How to Get Your Custom Business Card Right

How to Get Your Custom Business Card Right

Customized business cards are a great way to stand out from the crowd, or in this case, the stack. Customized business cards will look different from everyone else’s. Custom business cards are a necessity if you’re a creative professional, whether you’re a web designer, photographer or caterer. Unfortunately, it is easy to make mistakes when you’re focused on the creative aspects. Let’s learn how to get your unusual business card right.

Remember the Reader’s Point of View

Before you turn your business card into a literal collage, remember the reader’s point of view. Where do they expect to see your business’ contact information? And while you want to express your creativity, don’t forget critical information like your name and job title.

More importantly, is the text easily read? Ensure that the text is large enough to be legible by someone without reading glasses. And don’t let fancy graphics or background colors get in the way of readability.

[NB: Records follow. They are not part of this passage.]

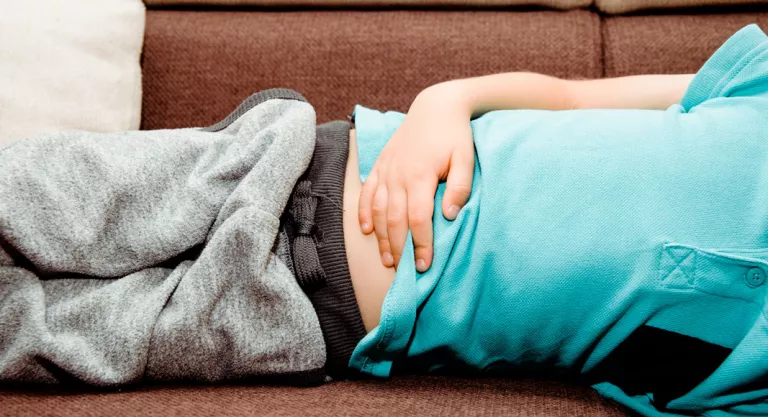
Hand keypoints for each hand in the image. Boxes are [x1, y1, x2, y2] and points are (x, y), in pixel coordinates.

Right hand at [358, 83, 475, 271]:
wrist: (435, 106)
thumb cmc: (454, 135)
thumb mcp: (465, 158)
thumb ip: (460, 187)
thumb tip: (449, 216)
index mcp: (420, 174)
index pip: (418, 218)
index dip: (420, 244)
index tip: (424, 265)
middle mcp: (398, 174)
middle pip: (394, 220)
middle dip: (400, 248)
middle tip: (405, 272)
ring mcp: (386, 170)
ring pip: (377, 210)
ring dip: (381, 237)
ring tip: (388, 260)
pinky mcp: (379, 165)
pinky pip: (367, 193)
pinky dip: (364, 213)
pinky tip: (367, 231)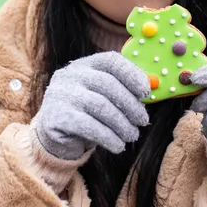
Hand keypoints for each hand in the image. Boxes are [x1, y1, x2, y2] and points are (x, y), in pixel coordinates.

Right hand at [33, 51, 150, 159]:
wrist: (55, 138)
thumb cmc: (87, 115)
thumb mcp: (102, 97)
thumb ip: (122, 89)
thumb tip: (151, 88)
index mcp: (84, 64)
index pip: (110, 61)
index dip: (131, 74)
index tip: (146, 92)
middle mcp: (70, 75)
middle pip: (107, 84)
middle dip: (130, 105)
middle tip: (143, 121)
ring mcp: (61, 94)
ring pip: (101, 107)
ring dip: (122, 124)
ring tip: (132, 135)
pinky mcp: (56, 117)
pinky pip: (89, 126)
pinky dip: (109, 138)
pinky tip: (118, 146)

Choose Quality over Quantity

The business card cannot be too “busy”. Don’t load up the card with so many images that it is a strain just to look all of them. You’d do better to have just one or two images at most on the business card in addition to your logo. Leave off your headshot unless you’re working in a customer facing business where recognizing your face is essential to getting business. Classic examples include real estate and modeling.

Another variation of this advice is with regard to the information you put on the business card. Give them one or at most two phone numbers to call. Provide an overview of the services or products you provide, not a long bulleted list. This means describing yourself as a landscaping company instead of listing ten different tasks your team will do. At most, give three or four short phrases that summarize what you do. For example, you might say that you are a lawn and pool care company or offer landscaping and winter decorating services. Yet you’ll do better by having different business cards for each line of seasonal work. Then you can have different, related graphics for each service you provide.

Include your website on the business card, but only list social media profiles if it is directly relevant to your business. Web designers, social media marketers and IT professionals are among the few who benefit from listing a LinkedIn or other professional social media profile in addition to a website.

Be Kind to Your Printer

Use commonly available fonts. This eliminates the need to provide font files to the printer, and it removes the risk that your font is translated into gibberish or an undesirable font on its way to the printer.

Choose colors in CMYK instead of choosing an RGB color palette and hoping the printer creates the right shade of purple for your logo. Better yet, choose a limited range of colors and put plenty of space between images and graphics. You can also minimize the odds of problems by leaving a white border around the edge of the business card.

Choose images that are high-resolution, and make them large enough on the business card that they’ll come out as beautifully detailed as you intended. Then you won’t blame the printer because the image is grainy or too small to be recognized.